_DATA IN THIS EXERCISE_
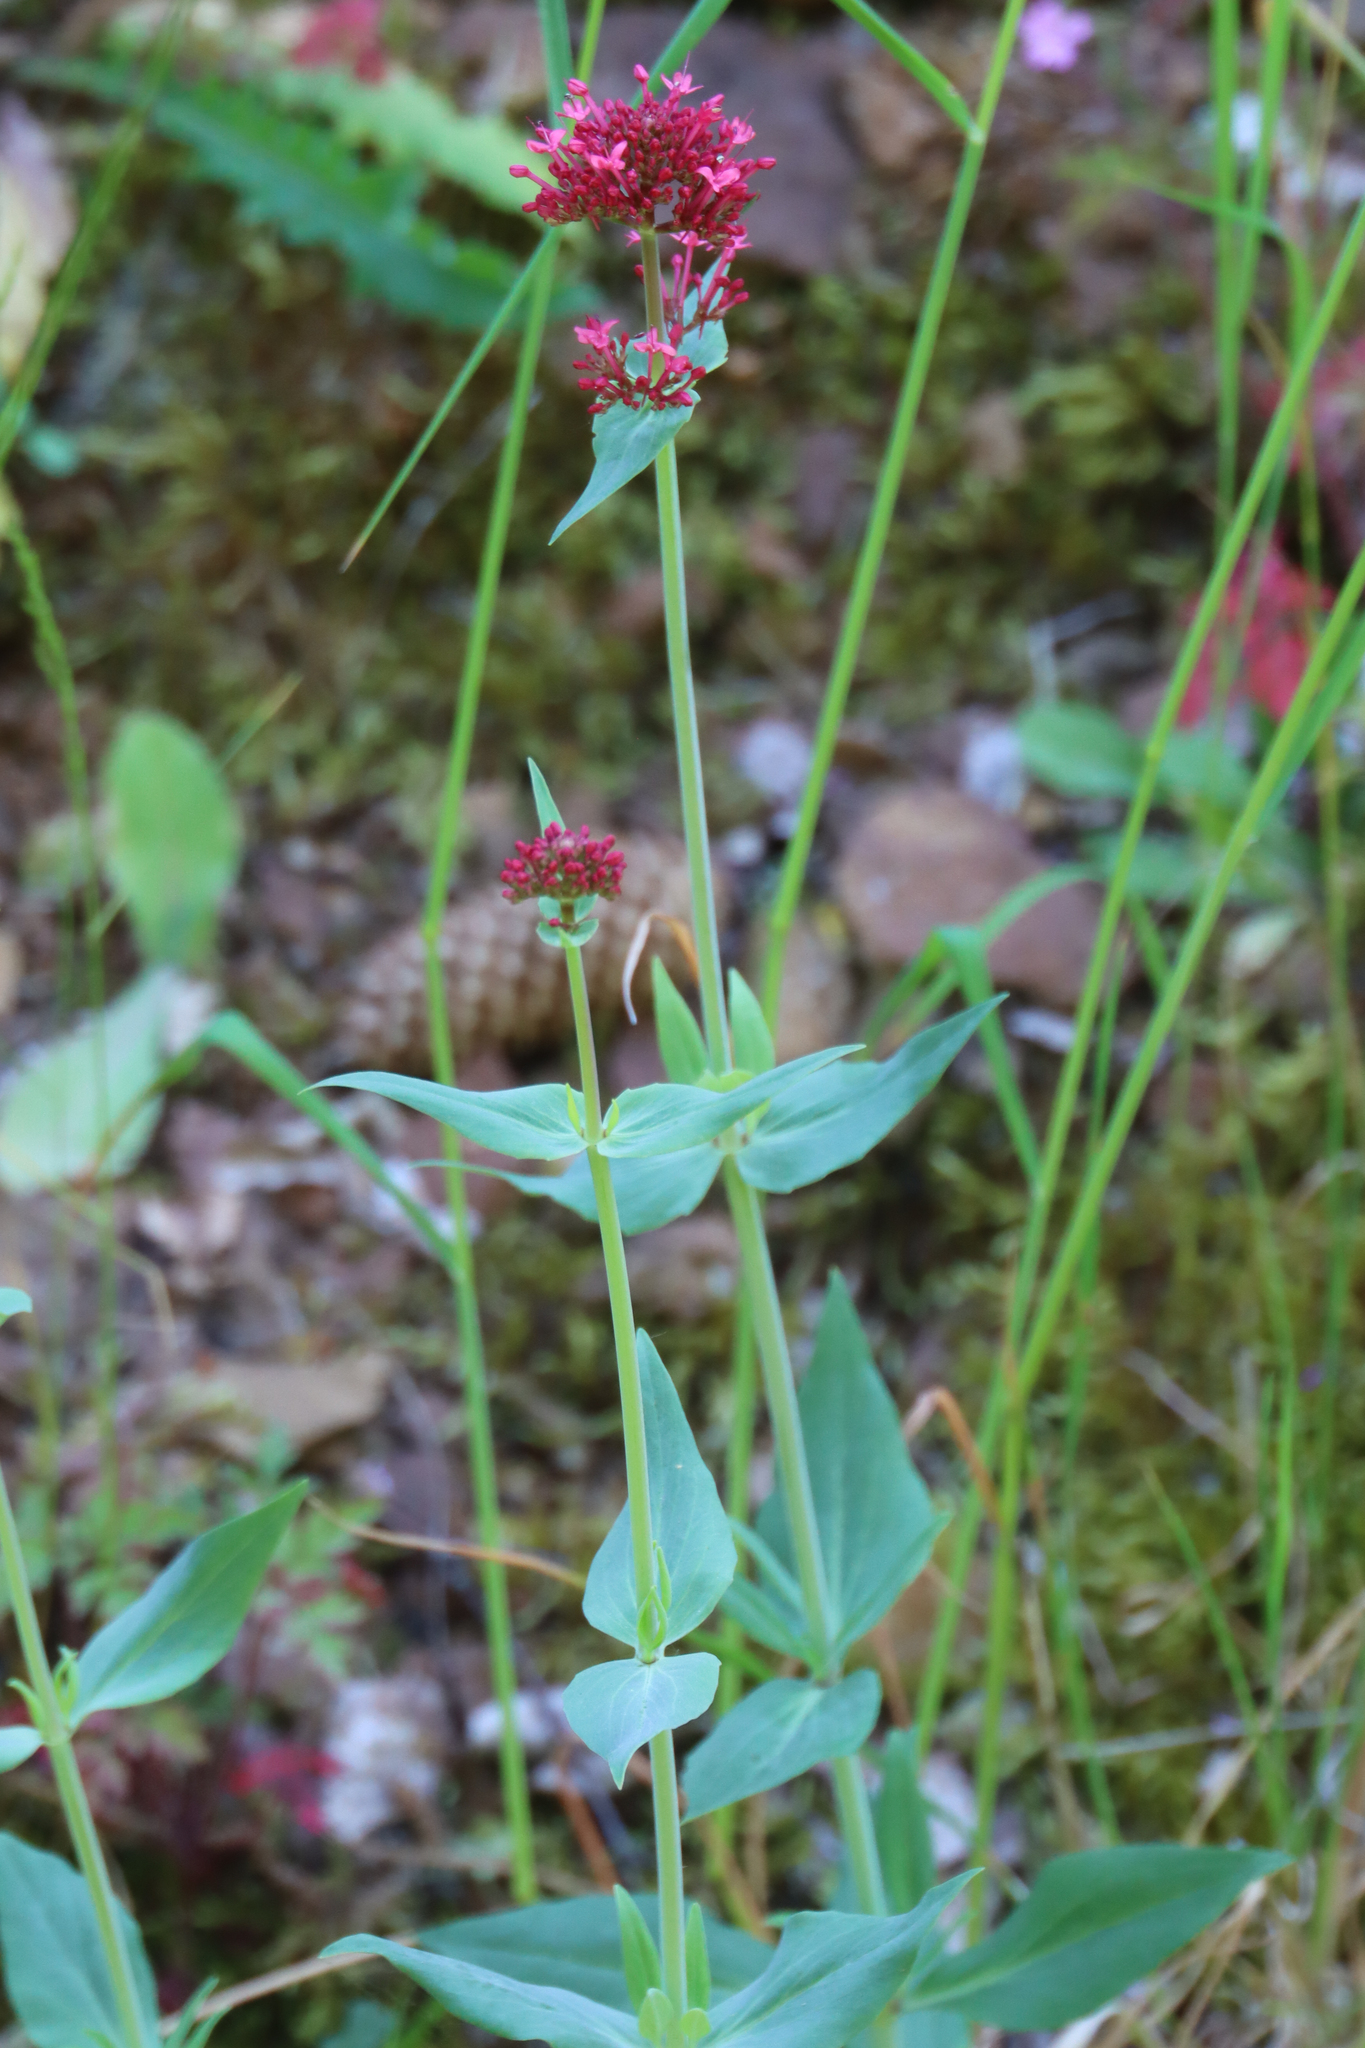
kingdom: Plantae
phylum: Tracheophyta
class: Magnoliopsida
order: Dipsacales
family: Caprifoliaceae
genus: Centranthus
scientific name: Centranthus ruber
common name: Red valerian
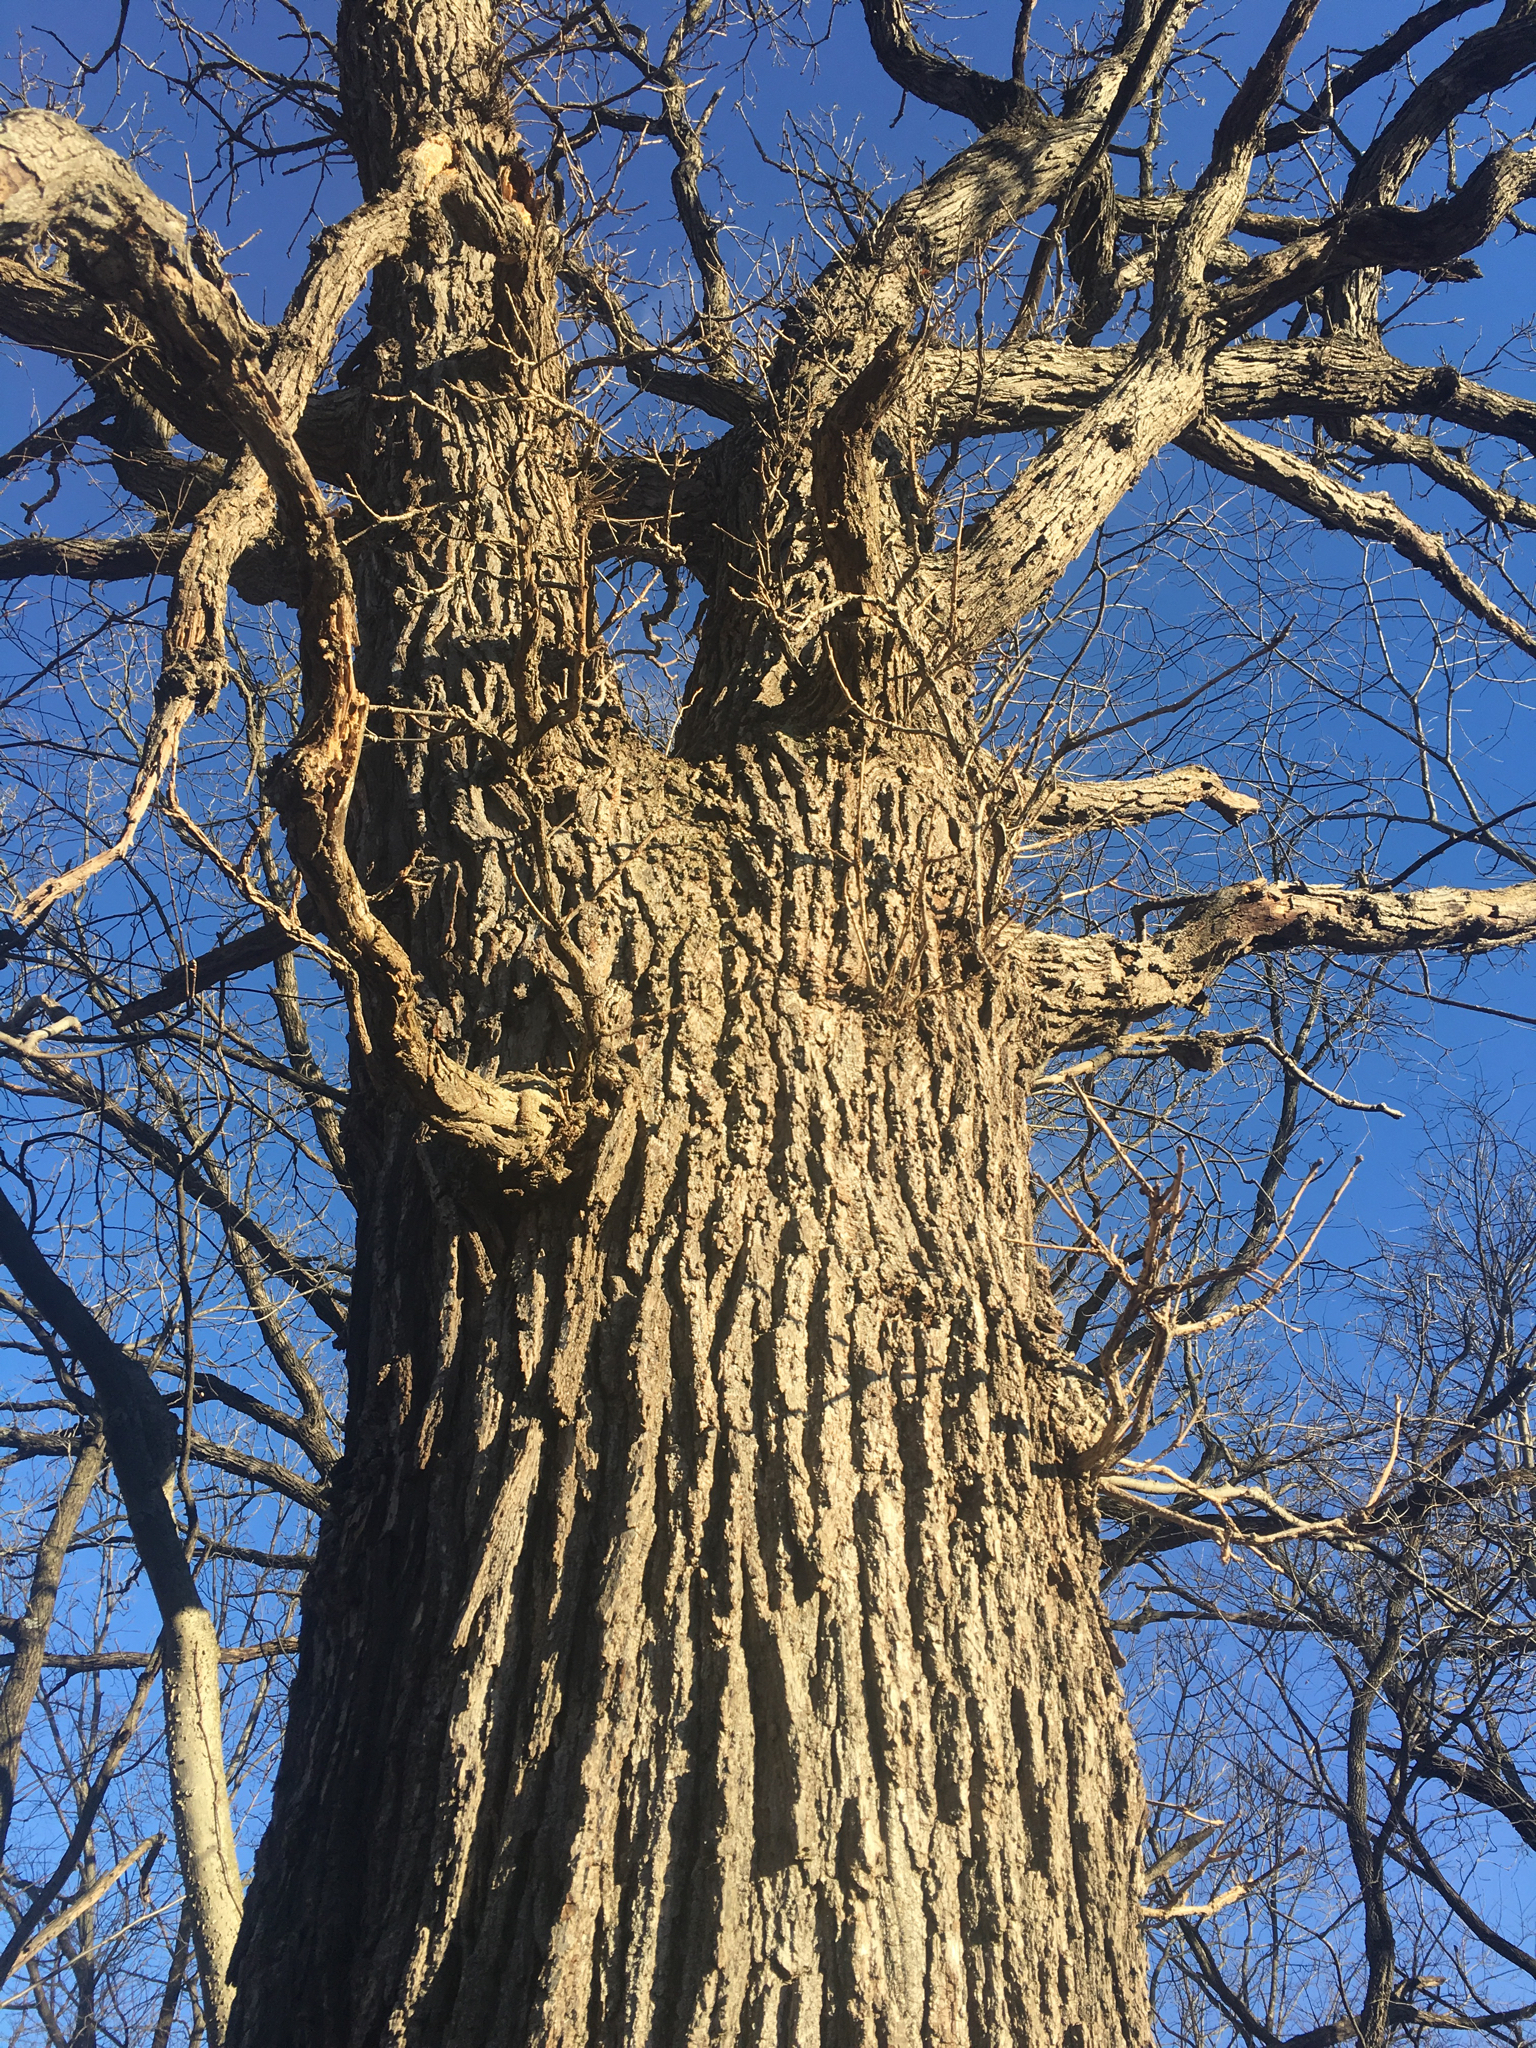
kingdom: Plantae
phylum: Tracheophyta
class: Magnoliopsida
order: Fagales
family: Fagaceae
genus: Quercus
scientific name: Quercus macrocarpa
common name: Bur oak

_WORK TO DO_
Copy every line of text from the items above word for word, leaving out the pictures.

_CORRECT ANSWER_
kingdom: Plantae
phylum: Tracheophyta
class: Magnoliopsida
order: Dipsacales
family: Caprifoliaceae
genus: Centranthus
scientific name: Centranthus ruber
common name: Red valerian
kingdom: Plantae
phylum: Tracheophyta
class: Magnoliopsida
order: Fagales
family: Fagaceae
genus: Quercus
scientific name: Quercus macrocarpa
common name: Bur oak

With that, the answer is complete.